To paraphrase the article, Gord reminds SEOs and webmasters looking for that magic set of winning keyword phrases that simplicity is often the most sophisticated route for driving search traffic to your site.

According to the results of Gord’s previous studies, less than 5% of Google searches are conducted using the Advanced Search feature or with advanced parameters such as “and”, “all”, or “not”. The lack of advanced search queries, coupled with the tendency of larger search engines to eliminate extraneous words from the search-string has led to a common belief in the search marketing sector that search engine users are not as comfortable with search engines as search engine marketers would like them to be.

Gord takes an alternative view, suggesting that search engine users “… have learned how to make a few words go a long way.” The piece quotes two American literary icons and rivals, Ernest Hemingway and William Faulkner.
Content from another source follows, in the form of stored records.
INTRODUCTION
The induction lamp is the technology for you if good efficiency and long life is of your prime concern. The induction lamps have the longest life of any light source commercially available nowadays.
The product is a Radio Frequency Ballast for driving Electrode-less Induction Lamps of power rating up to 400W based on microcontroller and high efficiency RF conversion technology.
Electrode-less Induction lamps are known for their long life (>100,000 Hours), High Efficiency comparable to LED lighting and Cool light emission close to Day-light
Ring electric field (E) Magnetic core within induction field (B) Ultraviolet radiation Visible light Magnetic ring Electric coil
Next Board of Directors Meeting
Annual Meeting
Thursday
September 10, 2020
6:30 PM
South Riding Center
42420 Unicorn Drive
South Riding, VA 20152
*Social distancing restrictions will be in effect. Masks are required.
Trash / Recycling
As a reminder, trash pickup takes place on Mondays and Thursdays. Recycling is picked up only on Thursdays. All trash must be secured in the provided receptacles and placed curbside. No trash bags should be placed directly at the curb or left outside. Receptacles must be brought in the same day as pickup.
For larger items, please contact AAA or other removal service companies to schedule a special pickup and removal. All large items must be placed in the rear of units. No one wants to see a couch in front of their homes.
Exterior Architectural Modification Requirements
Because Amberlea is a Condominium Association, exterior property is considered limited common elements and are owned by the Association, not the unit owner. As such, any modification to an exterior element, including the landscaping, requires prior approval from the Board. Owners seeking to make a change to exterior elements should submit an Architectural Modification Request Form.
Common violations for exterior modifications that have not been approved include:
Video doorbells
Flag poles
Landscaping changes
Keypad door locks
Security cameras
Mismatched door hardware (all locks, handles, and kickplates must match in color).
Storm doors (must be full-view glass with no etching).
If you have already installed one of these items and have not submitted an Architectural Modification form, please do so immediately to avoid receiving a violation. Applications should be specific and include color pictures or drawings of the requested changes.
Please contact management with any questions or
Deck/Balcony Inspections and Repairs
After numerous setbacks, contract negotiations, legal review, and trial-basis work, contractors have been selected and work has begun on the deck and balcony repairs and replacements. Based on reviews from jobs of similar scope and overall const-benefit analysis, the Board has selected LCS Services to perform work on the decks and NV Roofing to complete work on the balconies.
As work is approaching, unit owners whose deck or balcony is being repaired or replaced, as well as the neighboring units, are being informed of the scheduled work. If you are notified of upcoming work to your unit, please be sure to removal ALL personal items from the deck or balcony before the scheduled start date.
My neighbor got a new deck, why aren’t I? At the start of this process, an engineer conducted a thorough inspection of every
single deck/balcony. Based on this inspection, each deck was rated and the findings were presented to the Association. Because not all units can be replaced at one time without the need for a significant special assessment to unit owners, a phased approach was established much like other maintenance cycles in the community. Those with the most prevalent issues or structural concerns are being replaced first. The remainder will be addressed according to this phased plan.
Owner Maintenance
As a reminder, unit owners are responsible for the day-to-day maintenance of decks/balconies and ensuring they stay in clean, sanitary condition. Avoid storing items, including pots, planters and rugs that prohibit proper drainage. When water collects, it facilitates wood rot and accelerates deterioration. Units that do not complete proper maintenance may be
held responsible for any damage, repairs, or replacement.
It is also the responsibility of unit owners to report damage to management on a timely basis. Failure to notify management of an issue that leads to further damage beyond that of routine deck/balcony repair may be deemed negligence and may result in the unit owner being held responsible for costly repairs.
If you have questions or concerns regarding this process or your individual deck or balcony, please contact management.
Faulkner once said of Hemingway, “He has never been known to use a word that might send a reader to the dictionary.”, to which Hemingway replied, Poor Faulkner. Does he really think big emotions come from big words? He thinks I don’t know the ten-dollar words. I know them all right. But there are older and simpler and better words, and those are the ones I use.

The most fun part of Gord’s essay comes towards the end as he speculates on how technology is altering the most basic way we communicate complex thoughts, speach. From thumb numbing converstations conducted via text-messaging to self-truncation of sentences to phrase a search-string, advances in technology are forcing a rapid evolution of the common language (in our case, English).

Now, before you lol or rofl, perhaps a trip down memory lane to how military acronyms altered language after the two world wars in the previous century. It’s not that good grammer has gone AWOL. This evolution does not mirror the advanced state of SNAFU our society finds itself in on so many other fronts. It is simply human beings doing what comes natural to them, finding efficiencies to make it easier to get through the day.

Search markerers and webmasters should take note, the KISS principle continues to dictate the behaviour of search engine users. Keep It Simple (insert favourite S word here), and optimize with that simplicity in mind. After all, that’s what our audience is doing.